Rachel Reeves, the chancellor, said the plans “have no basis in reality”, while Anna Turley, the Labour party chair, said they were “falling apart in real time” and that Farage was “unable to say how many families his policy would break up”.

Turley said: “Reform have been forced to admit that their policy does not apply to people from the EU – destroying Farage’s claims that it covers all foreign-born nationals. Farage is unable to say how many families his policy would break up, what the cost to businesses would be, what would happen to pensioners and how long it would take to implement.”

Sadiq Khan, the mayor of London, said: “Threatening to deport people living and working here legally is unacceptable.” The Scottish National party’s deputy Westminster leader, Pete Wishart, said the proposals were “desperate and despicable”.

Ed Davey, the Liberal Democrat leader, said the move could lead to another Windrush scandal. “Nigel Farage has not clearly thought this through. He has not worked out the impact on red tape or on taxes. He has not realised that lots of these people have made their lives here, contributing to businesses, to the health service,” he told GB News.

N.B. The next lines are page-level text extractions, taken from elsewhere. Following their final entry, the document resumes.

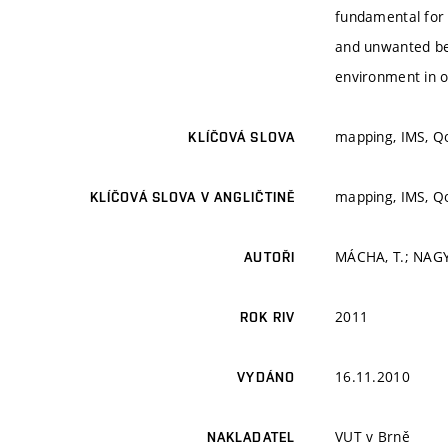
fundamental for 
and unwanted beh
environment in or
mapping, IMS, Q
KLÍČOVÁ SLOVA
mapping, IMS, Q
KLÍČOVÁ SLOVA V ANGLIČTINĚ
MÁCHA, T.; NAGY
AUTOŘI
2011
ROK RIV
16.11.2010
VYDÁNO
VUT v Brně
NAKLADATEL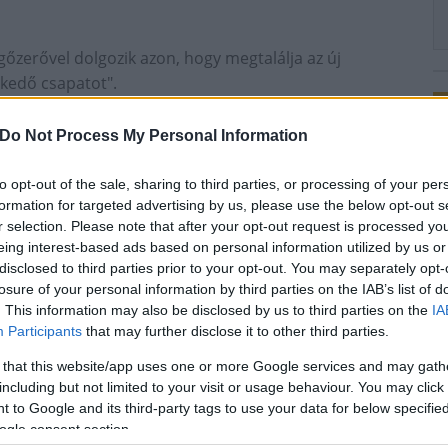
gőzerővel dolgozik azon, hogy megtalálja az új
lkedő csapatot".
 mindössze nyolcat nyert meg, így 25 pontjával a
Do Not Process My Personal Information
y, hogy legutóbbi nyolc találkozójából csak kettőn
to opt-out of the sale, sharing to third parties, or processing of your per
formation for targeted advertising by us, please use the below opt-out s
r selection. Please note that after your opt-out request is processed y
k
eing interest-based ads based on personal information utilized by us or
disclosed to third parties prior to your opt-out. You may separately opt-
losure of your personal information by third parties on the IAB’s list of
. This information may also be disclosed by us to third parties on the
IA
Participants
that may further disclose it to other third parties.
 that this website/app uses one or more Google services and may gath
including but not limited to your visit or usage behaviour. You may click 
 to Google and its third-party tags to use your data for below specifi
Paks II.: Mit jelent az 5. blokk új
ogle consent section.
mérföldköve a felülvizsgálat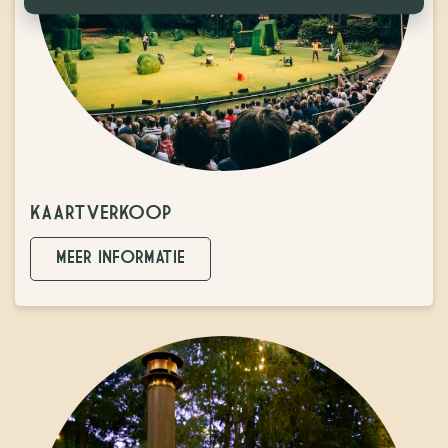
KAARTVERKOOP
MEER INFORMATIE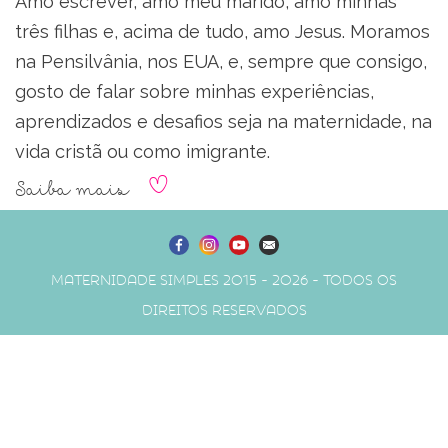
Amo escrever, amo meu marido, amo minhas
três filhas e, acima de tudo, amo Jesus. Moramos
na Pensilvânia, nos EUA, e, sempre que consigo,
gosto de falar sobre minhas experiências,
aprendizados e desafios seja na maternidade, na
vida cristã ou como imigrante.
Saiba mais
Maternidade Simples 2015 - 2026 - Todos os
direitos reservados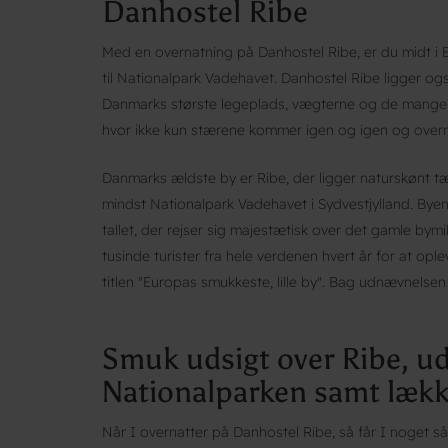
Danhostel Ribe
Med en overnatning på Danhostel Ribe, er du midt i 
til Nationalpark Vadehavet. Danhostel Ribe ligger og
Danmarks største legeplads, vægterne og de mange v
hvor ikke kun stærene kommer igen og igen og overn
Danmarks ældste by er Ribe, der ligger naturskønt t
mindst Nationalpark Vadehavet i Sydvestjylland. Byen
tallet, der rejser sig majestætisk over det gamle by
tusinde turister fra hele verdenen hvert år for at op
titlen "Europas smukkeste, lille by". Bag udnævnels
Smuk udsigt over Ribe, ud
Nationalparken samt læk
Når I overnatter på Danhostel Ribe, så får I noget så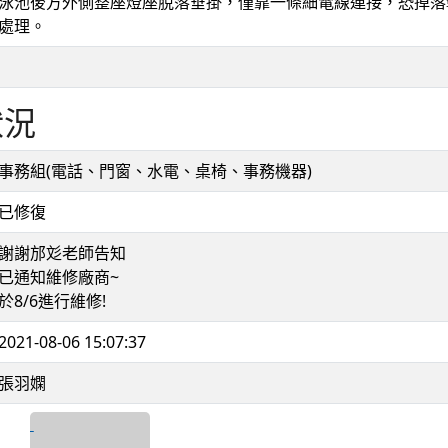
泳池後方外側整座燈座脫落垂掛，僅靠一條細電線連接，恐掉落
處理。
狀況
事務組(電話、門窗、水電、桌椅、事務機器)
已修復
謝謝邡彣老師告知
已通知維修廠商~
於8/6進行維修!
2021-08-06 15:07:37
張羽嫻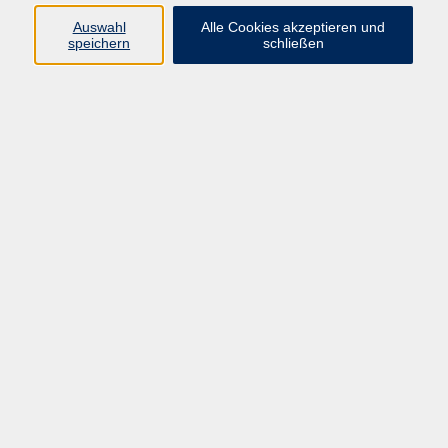
Programm
Auswahl
Alle Cookies akzeptieren und
speichern
schließen
Gesellschaft
Kunst & Kreativität
Gesundheit
Sprachen
Deutsch, Integration
Beruf & IT
Junge vhs
Online
Inhalte
Startseite
Aktuelles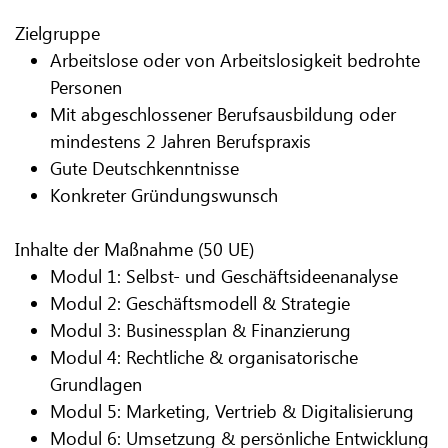
Zielgruppe
Arbeitslose oder von Arbeitslosigkeit bedrohte
Personen
Mit abgeschlossener Berufsausbildung oder
mindestens 2 Jahren Berufspraxis
Gute Deutschkenntnisse
Konkreter Gründungswunsch
Inhalte der Maßnahme (50 UE)
Modul 1: Selbst- und Geschäftsideenanalyse
Modul 2: Geschäftsmodell & Strategie
Modul 3: Businessplan & Finanzierung
Modul 4: Rechtliche & organisatorische
Grundlagen
Modul 5: Marketing, Vertrieb & Digitalisierung
Modul 6: Umsetzung & persönliche Entwicklung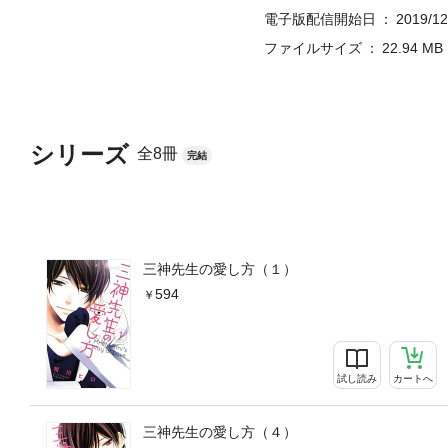
電子版配信開始日
2019/12
ファイルサイズ
22.94 MB
シリーズ
全8冊
完結
三神先生の愛し方（１）
594
試し読み
カートへ
三神先生の愛し方（４）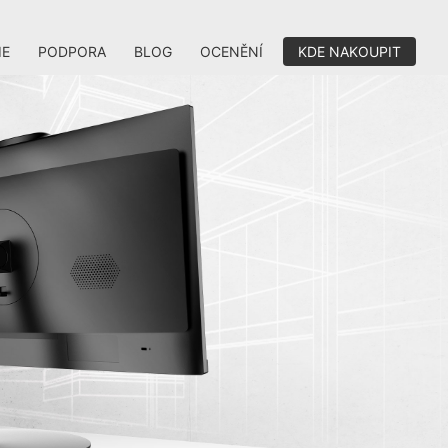
IE
PODPORA
BLOG
OCENĚNÍ
KDE NAKOUPIT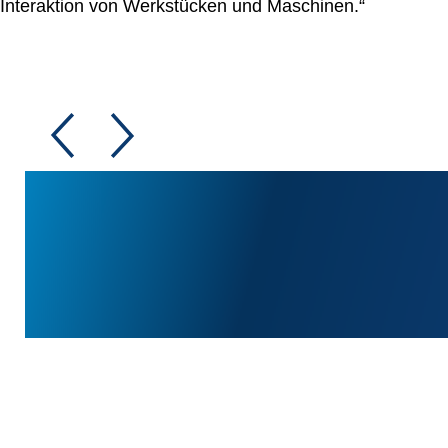
Interaktion von Werkstücken und Maschinen.“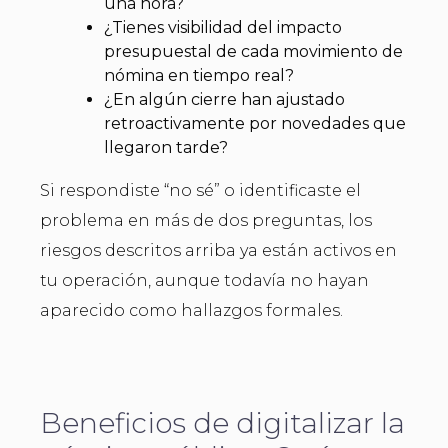
una hora?
¿Tienes visibilidad del impacto
presupuestal de cada movimiento de
nómina en tiempo real?
¿En algún cierre han ajustado
retroactivamente por novedades que
llegaron tarde?
Si respondiste “no sé” o identificaste el
problema en más de dos preguntas, los
riesgos descritos arriba ya están activos en
tu operación, aunque todavía no hayan
aparecido como hallazgos formales.
Beneficios de digitalizar la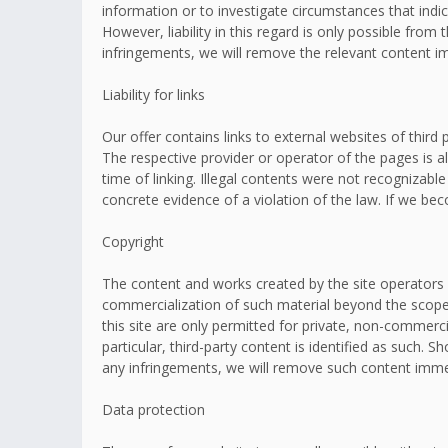
information or to investigate circumstances that indic
However, liability in this regard is only possible fr
infringements, we will remove the relevant content i
Liability for links
Our offer contains links to external websites of thir
The respective provider or operator of the pages is a
time of linking. Illegal contents were not recognizabl
concrete evidence of a violation of the law. If we b
Copyright
The content and works created by the site operators 
commercialization of such material beyond the scope o
this site are only permitted for private, non-commerci
particular, third-party content is identified as such
any infringements, we will remove such content imme
Data protection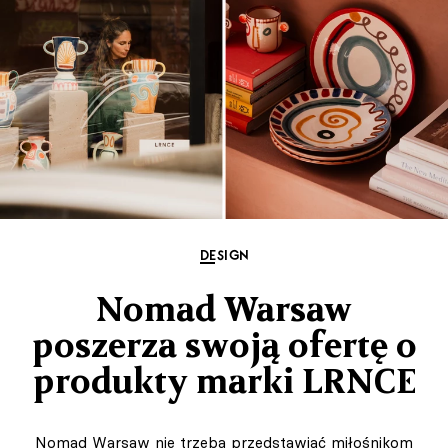
DESIGN
Nomad Warsaw
poszerza swoją ofertę o
produkty marki LRNCE
Nomad Warsaw nie trzeba przedstawiać miłośnikom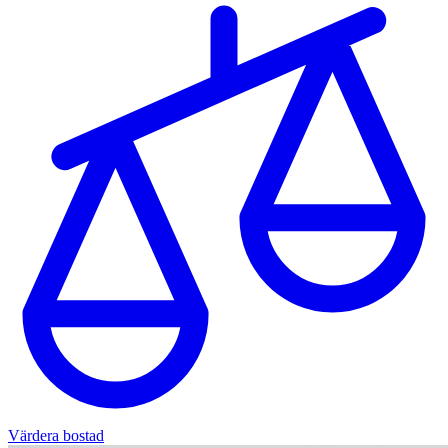
Värdera bostad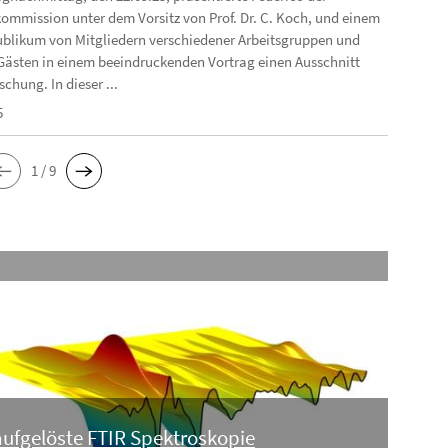
ommission unter dem Vorsitz von Prof. Dr. C. Koch, und einem
blikum von Mitgliedern verschiedener Arbeitsgruppen und
Gästen in einem beeindruckenden Vortrag einen Ausschnitt
schung. In dieser ...
5
1 / 9
aufgelöste FTIR Spektroskopie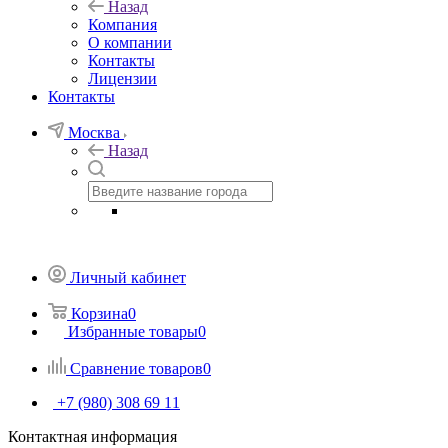
Назад
Компания
О компании
Контакты
Лицензии
Контакты
Москва
Назад
Личный кабинет
Корзина
0
Избранные товары
0
Сравнение товаров
0
+7 (980) 308 69 11
Контактная информация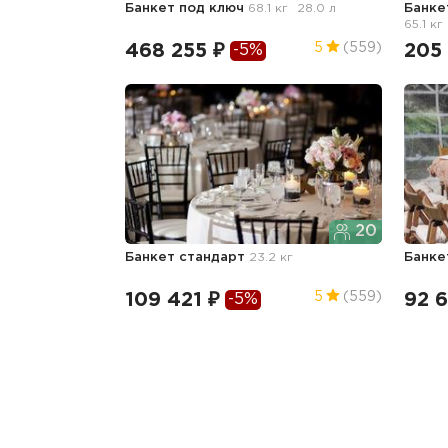
Банкет под ключ
68.1 кг
28.0 л
Банке
65.1 кг
468 255 ₽
205
5
(559)
-5%
20
Банкет стандарт
23.2 кг
Банке
109 421 ₽
92 6
5
(559)
-5%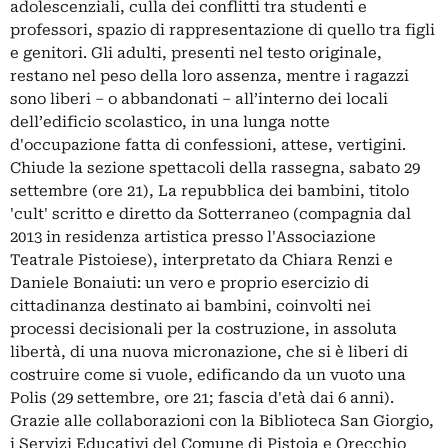
adolescenziali, culla dei conflitti tra studenti e
professori, spazio di rappresentazione di quello tra figli
e genitori. Gli adulti, presenti nel testo originale,
restano nel peso della loro assenza, mentre i ragazzi
sono liberi – o abbandonati – all’interno dei locali
dell’edificio scolastico, in una lunga notte
d'occupazione fatta di confessioni, attese, vertigini.
Chiude la sezione spettacoli della rassegna, sabato 29
settembre (ore 21), La repubblica dei bambini, titolo
'cult' scritto e diretto da Sotterraneo (compagnia dal
2013 in residenza artistica presso l'Associazione
Teatrale Pistoiese), interpretato da Chiara Renzi e
Daniele Bonaiuti: un vero e proprio esercizio di
cittadinanza destinato ai bambini, coinvolti nei
processi decisionali per la costruzione, in assoluta
libertà, di una nuova micronazione, che si è liberi di
costruire come si vuole, edificando da un vuoto una
Polis (29 settembre, ore 21; fascia d'età dai 6 anni).
Grazie alle collaborazioni con la Biblioteca San Giorgio,
i Servizi Educativi del Comune di Pistoia e Orecchio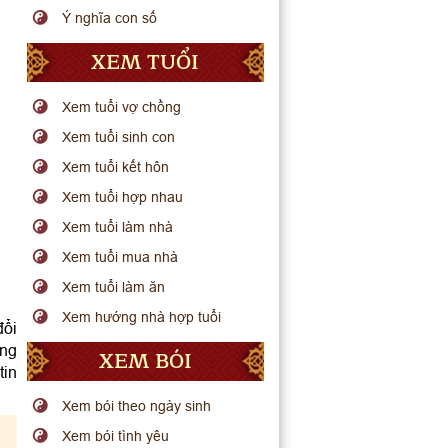
Ý nghĩa con số
XEM TUỔI
Xem tuổi vợ chồng
Xem tuổi sinh con
Xem tuổi kết hôn
Xem tuổi hợp nhau
Xem tuổi làm nhà
Xem tuổi mua nhà
Xem tuổi làm ăn
Xem hướng nhà hợp tuổi
đổi
ơng
XEM BÓI
tin
Xem bói theo ngày sinh
Xem bói tình yêu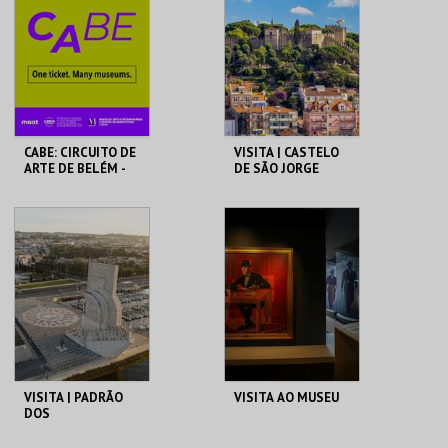
MAIS INFO
MAIS INFO
COMPRAR
COMPRAR
CABE: CIRCUITO DE
VISITA | CASTELO
ARTE DE BELÉM -
DE SÃO JORGE
PAV. JULIAO
SARMENTO
PAVILHÃO JULIÃO
CASTELO DE SÃO
SARMENTO
JORGE
MAIS INFO
MAIS INFO
COMPRAR
COMPRAR
VISITA | PADRÃO
VISITA AO MUSEU
DOS
DESCOBRIMENTOS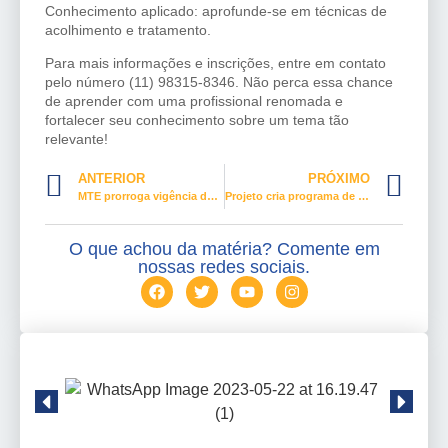
Conhecimento aplicado: aprofunde-se em técnicas de
acolhimento e tratamento.
Para mais informações e inscrições, entre em contato
pelo número (11) 98315-8346. Não perca essa chance
de aprender com uma profissional renomada e
fortalecer seu conhecimento sobre um tema tão
relevante!
ANTERIOR
PRÓXIMO
MTE prorroga vigência da NR-01 até maio de 2026
Projeto cria programa de capacitação de mulheres para atuar no turismo
O que achou da matéria? Comente em
nossas redes sociais.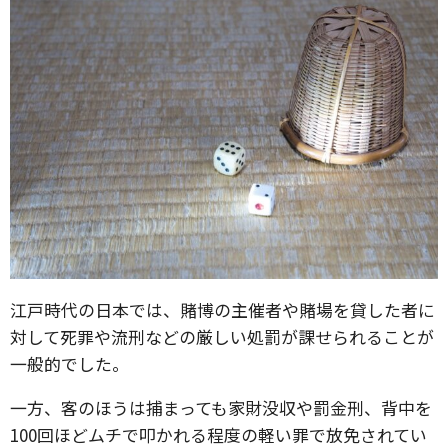
江戸時代の日本では、賭博の主催者や賭場を貸した者に
対して死罪や流刑などの厳しい処罰が課せられることが
一般的でした。
一方、客のほうは捕まっても家財没収や罰金刑、背中を
100回ほどムチで叩かれる程度の軽い罪で放免されてい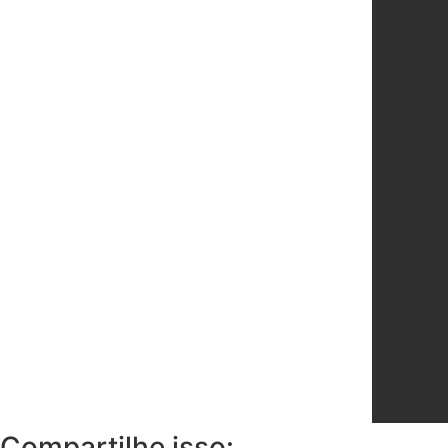
Compartilhe isso: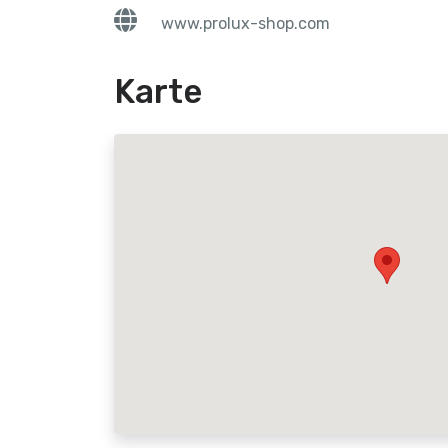
www.prolux-shop.com
Karte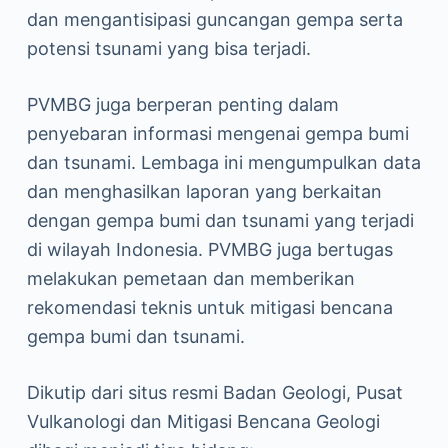
dan mengantisipasi guncangan gempa serta
potensi tsunami yang bisa terjadi.
PVMBG juga berperan penting dalam
penyebaran informasi mengenai gempa bumi
dan tsunami. Lembaga ini mengumpulkan data
dan menghasilkan laporan yang berkaitan
dengan gempa bumi dan tsunami yang terjadi
di wilayah Indonesia. PVMBG juga bertugas
melakukan pemetaan dan memberikan
rekomendasi teknis untuk mitigasi bencana
gempa bumi dan tsunami.
Dikutip dari situs resmi Badan Geologi, Pusat
Vulkanologi dan Mitigasi Bencana Geologi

Chris Philp, the shadow home secretary, said the policy was “half-baked and unworkable” and that Reform “lift our policies but strip away the detail that makes them enforceable”.

Sunder Katwala, the director of the thinktank British Future, said: “Threatening to revoke the settled status of millions who already have indefinite leave is morally wrong, beyond the legal and practical chaos it would cause – it undermines the very idea of belonging in this country.

“Debating future settlement rules for new arrivals is a legitimate public policy debate. Most of the public agree it is fair that people living here can apply to settle permanently after five years. The uncertainty this proposal creates for people who have already built their lives here – Hongkongers, EU citizens who came before Brexit and others – is unfair and must be resolved with urgency.”